What does a ‘normal’ day entail? An average work day revolves a lot of moving around from bed to desk to couch to a stool in the kitchen. Lots of “walk” breaks and trips to Fairway market for lunch. Workdays kind of flow on and on, starting early and ending late. I spend a lot of time looking out my windows and thinking since there’s great light, little noise, and few distractions. I have city views and a full-frontal view of Statue of Liberty sitting in the lower New York Harbor. During late summer afternoons, I charge my laptop, grab a a blanket, and head to my roof where I get WiFi.
Is there any form of technology that helps you? My MacBook desktop is cluttered with Sticky Notes, otherwise my virtual organization habits are pretty minimal. I keep an old fashioned paper calender. IM is my virtual water cooler. Since I do miss the daily interaction of being in a proper office full-time, saying hello to friends and colleagues while taking a work break is a godsend (most of the time).
How do you organize your space? Is there a desktop tool you can’t do without? Working from my living and bedrooms, I have to keep everything organized and in-order (organizing and cleaning and redecorating is my ultimate work-from-home procrastination tool). Public radio is usually on at all hours and there’s a steady supply of caffeine in the fridge. Magazines and books (mostly fiction and memoir) are on hand for periodic recharging. Stamps, good pens, my Blackberry, and loose pieces of paper are all required in my work area. And then there’s cable television ….
What inspires you? Living in a creative enclave in the middle of the city really keeps the inspiration levels high. If I was working from home elsewhere in the city, I’d feel flat-out stifled, much more claustrophobic. It’s liberating (but, yes, at times lonely). I’m often inspired by — and frequently write about — the people around me … sustainable furniture designers, clothing designers, gardeners, art curators, dancers, web designers, eco-entrepreneurs, musicians, craftspeople. I don’t have to venture far.

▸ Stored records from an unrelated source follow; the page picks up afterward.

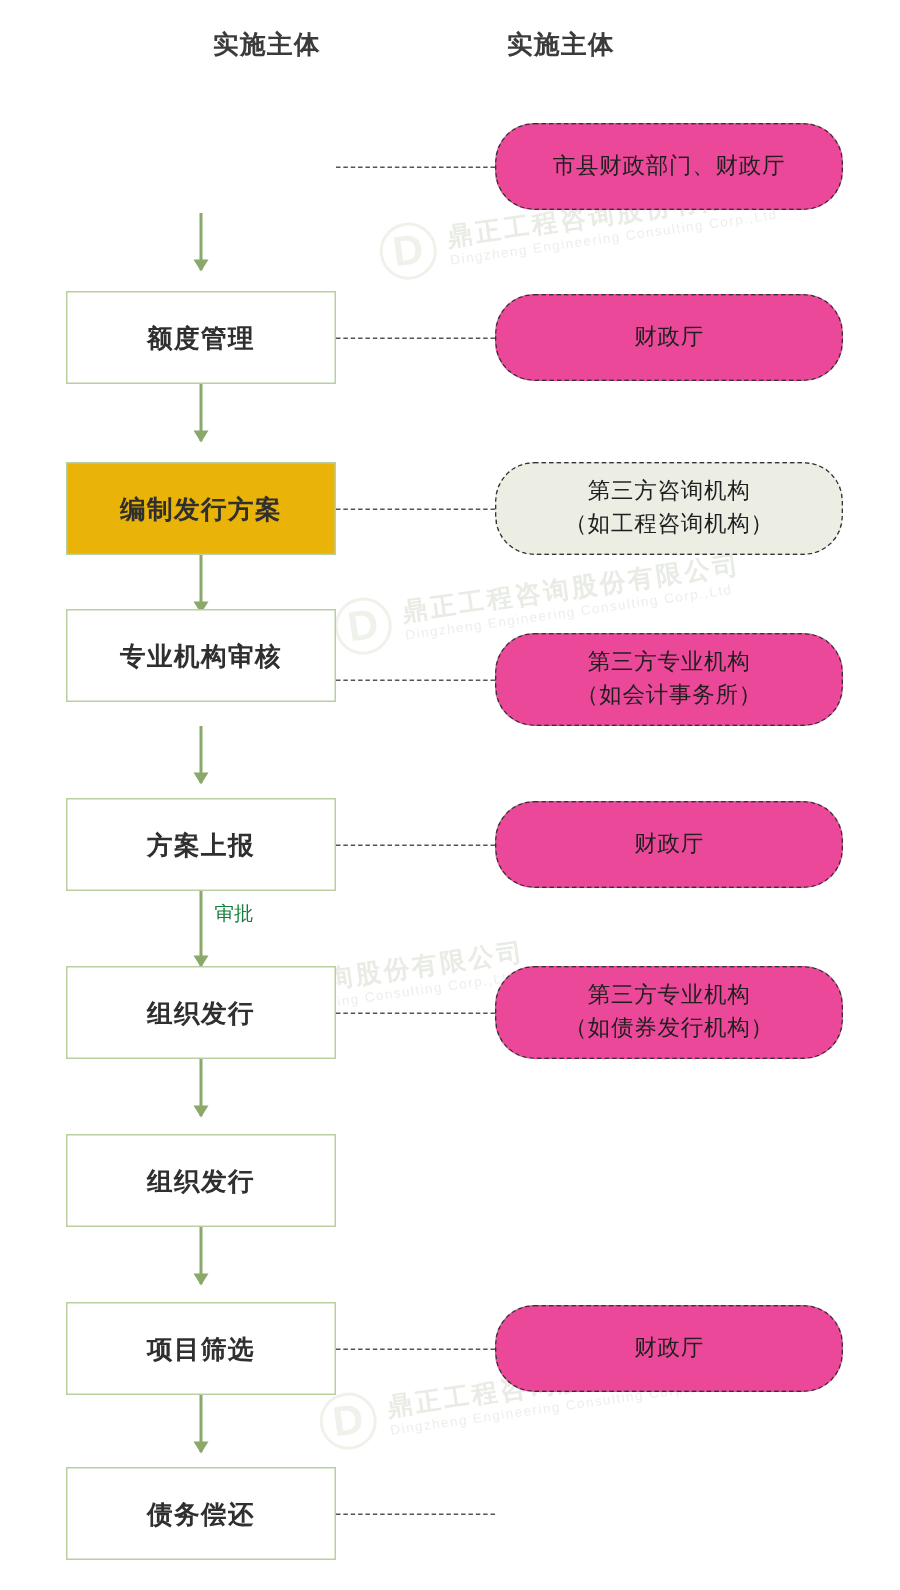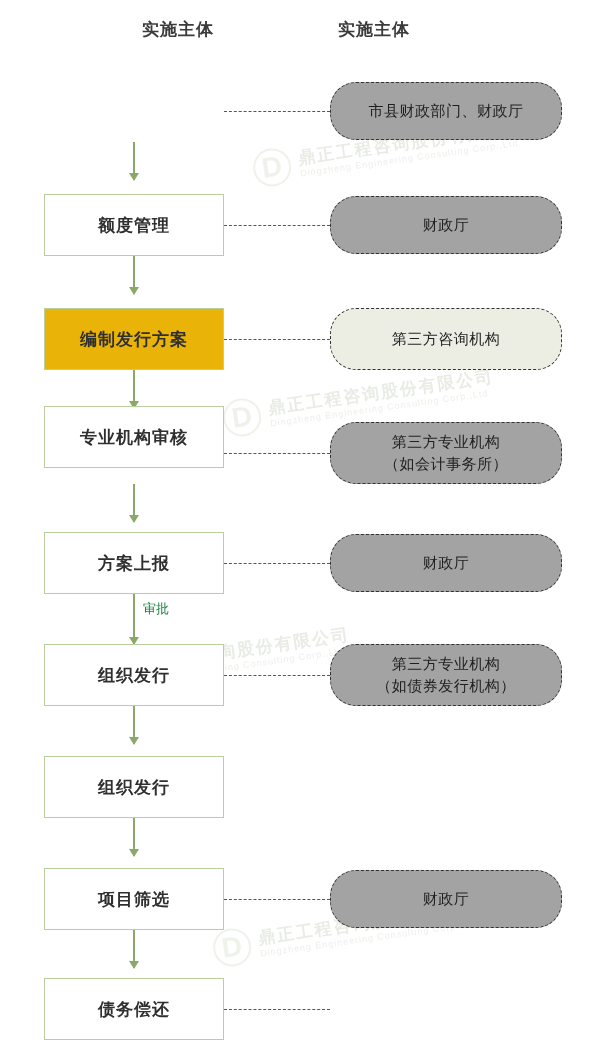--- a/index.html
+++ b/index.html
@@ -62,7 +62,7 @@
     width: 232px;
     border: 1.6px dashed #333333;
     border-radius: 26px;
-    background: #a3a3a3;
+    background: #ec4899;
     box-sizing: border-box;
     display: flex;
     flex-direction: column;

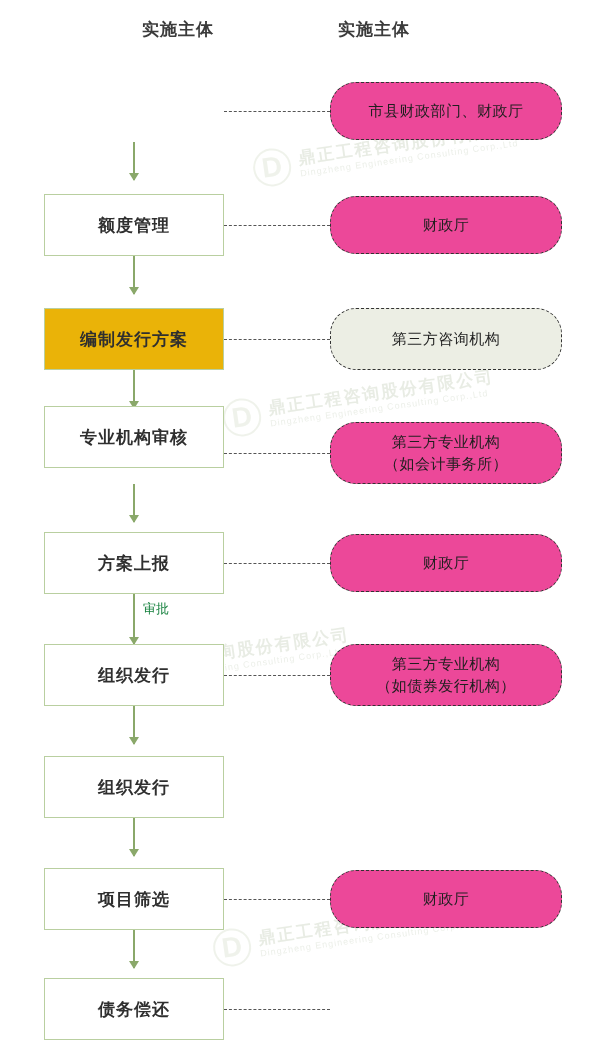--- a/index.html
+++ b/index.html
@@ -237,6 +237,7 @@
 
   <div class="actor-box shaded" style="top:308px; height:62px;">
     <div class="actor-line">第三方咨询机构</div>
+    <div class="actor-line">（如工程咨询机构）</div>
   </div>
 
   <div class="actor-box" style="top:422px; height:62px;">

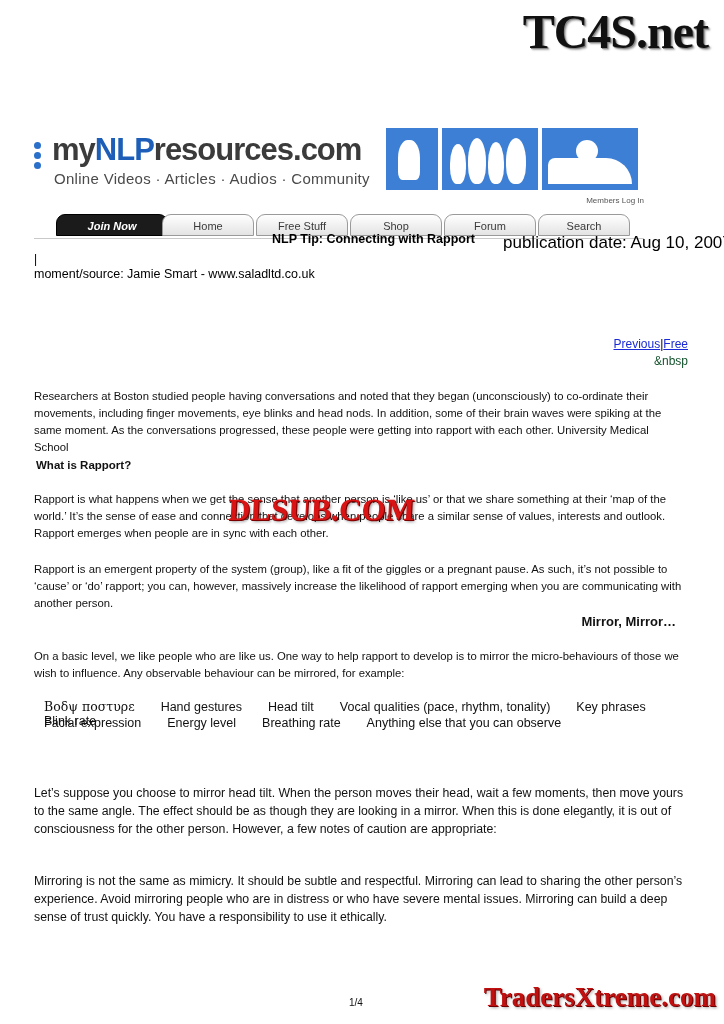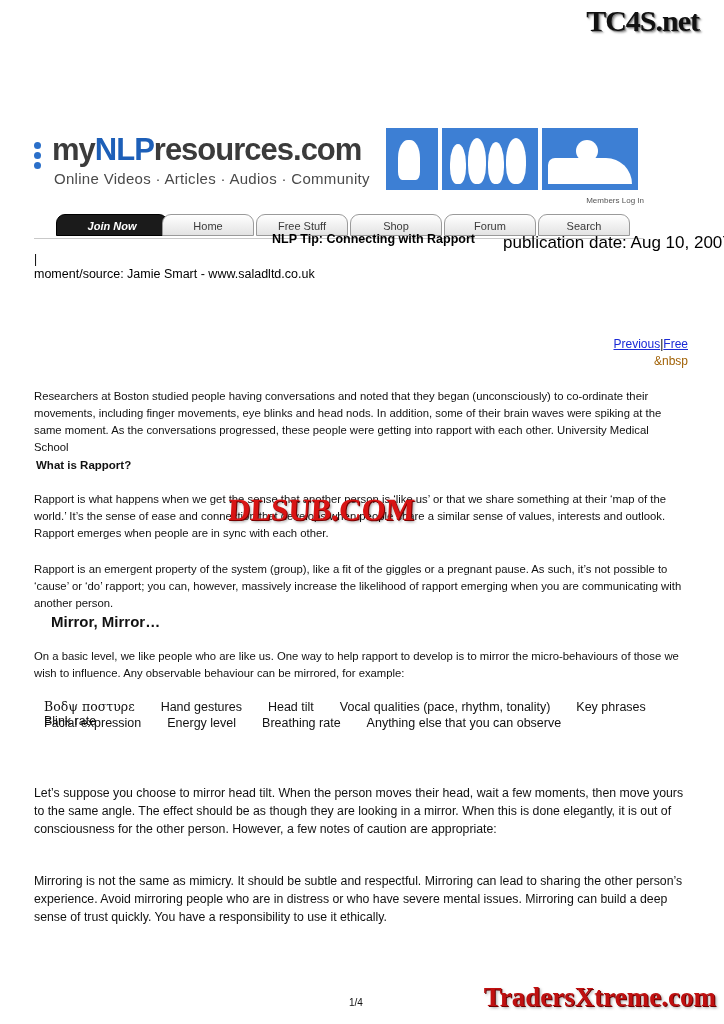--- a/index.html
+++ b/index.html
@@ -20,9 +20,9 @@
   .tc4s-watermark {
     position: absolute;
     top: 4px;
-    right: 25px;
+    right: 16px;
     font-family: "Liberation Serif", serif;
-    font-size: 30px;
+    font-size: 48px;
     font-weight: bold;
     color: #111111;
     letter-spacing: -1px;

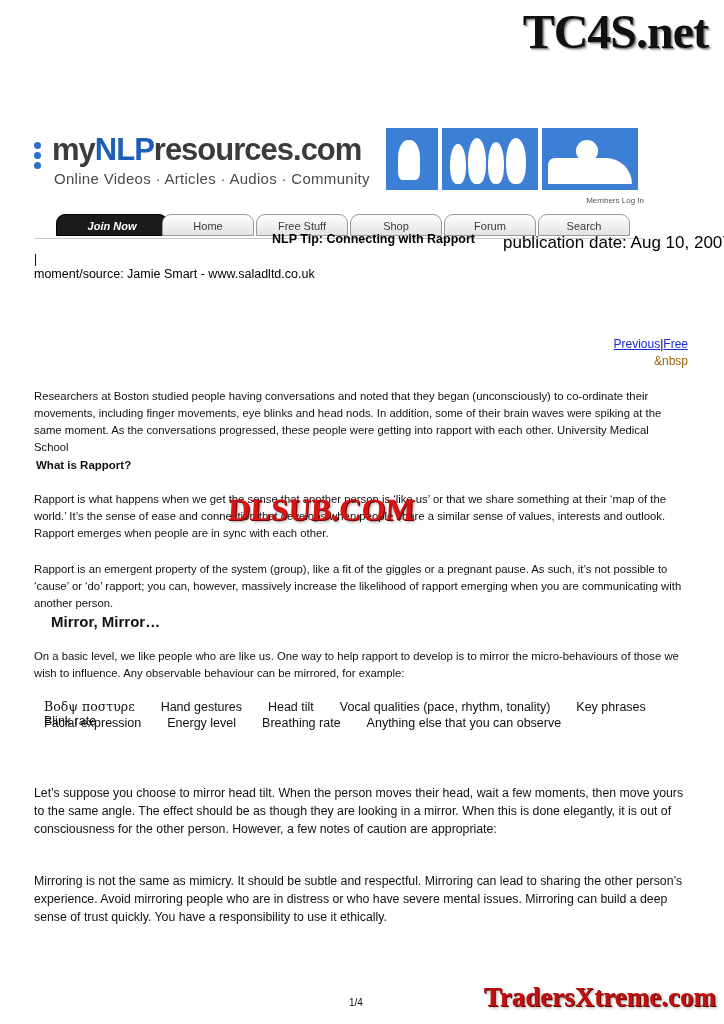--- a/index.html
+++ b/index.html
@@ -215,7 +215,7 @@
     right: 36px;
     top: 354px;
     font-size: 12px;
-    color: #a16207;
+    color: #14532d;
   }
 
   

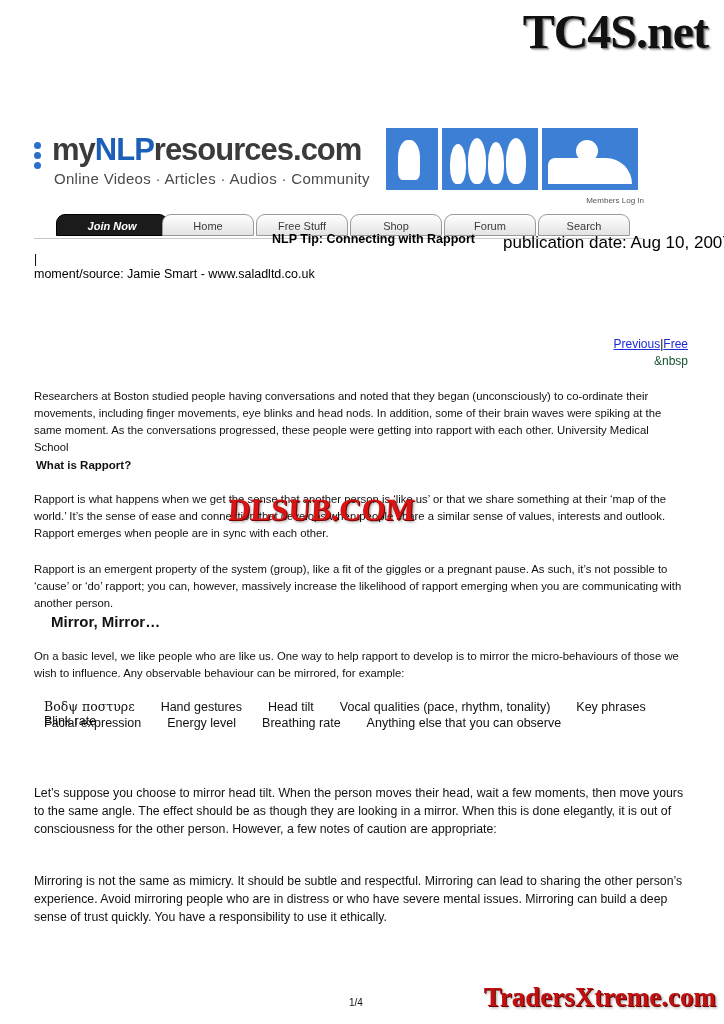--- a/index.html
+++ b/index.html
@@ -232,7 +232,7 @@
   .h-rapport { top: 457px; left: 36px; font-size: 11.5px; font-weight: bold; }
   .p-rapport { top: 491px; }
   .p-emergent{ top: 561px; }
-  .h-mirror  { top: 613px; left: 51px; font-size: 15px; font-weight: bold; }
+  .h-mirror  { top: 613px; left: 24px; font-size: 13px; font-weight: bold; text-align: right; }
   .p-mirror  { top: 648px; }
 
   .list-row {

And I like that.
January 5, 2010
“Type A” is the polite term people use to describe me. (I’ll leave the less flattering alternatives to your imagination.) I like to think of myself as organized, and so the first piece of furniture I purchased for my new home office is this fantastic file cabinet from Muji. This Japanese company has built its reputation on using earth-friendly, innovative materials. The file cabinet is made from powder-coated steel (a virtually pollution-free process resulting in a super durable product), and gets top marks for simplicity of design. I love that it fits under most desks, including the walnut veneer work table by George Nelson that I have my eye on.